TRY IT. Repeat, please, exactly the lines from the one that has "qualidade do tráfego" through the end of the records below, with pictures dropped.

PROVIDED RECORDS.
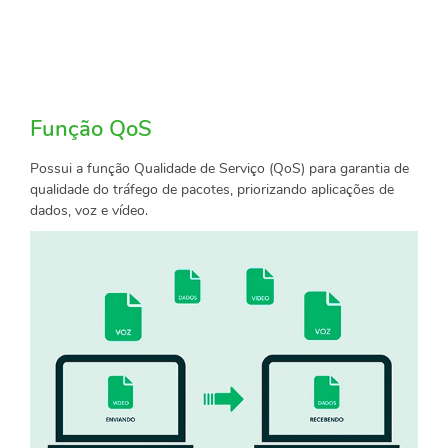
Função QoS
Possui a função Qualidade de Serviço (QoS) para garantia de
qualidade do tráfego de pacotes, priorizando aplicações de
dados, voz e vídeo.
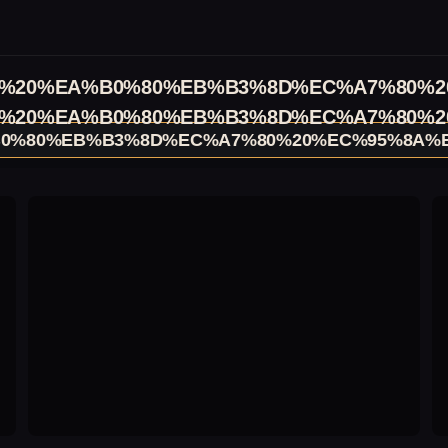
%20%EA%B0%80%EB%B3%8D%EC%A7%80%2
%20%EA%B0%80%EB%B3%8D%EC%A7%80%2
0%80%EB%B3%8D%EC%A7%80%20%EC%95%8A%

REPLY.
qualidade do tráfego de pacotes, priorizando aplicações de
dados, voz e vídeo.
%20%EA%B0%80%EB%B3%8D%EC%A7%80%2
%20%EA%B0%80%EB%B3%8D%EC%A7%80%2
0%80%EB%B3%8D%EC%A7%80%20%EC%95%8A%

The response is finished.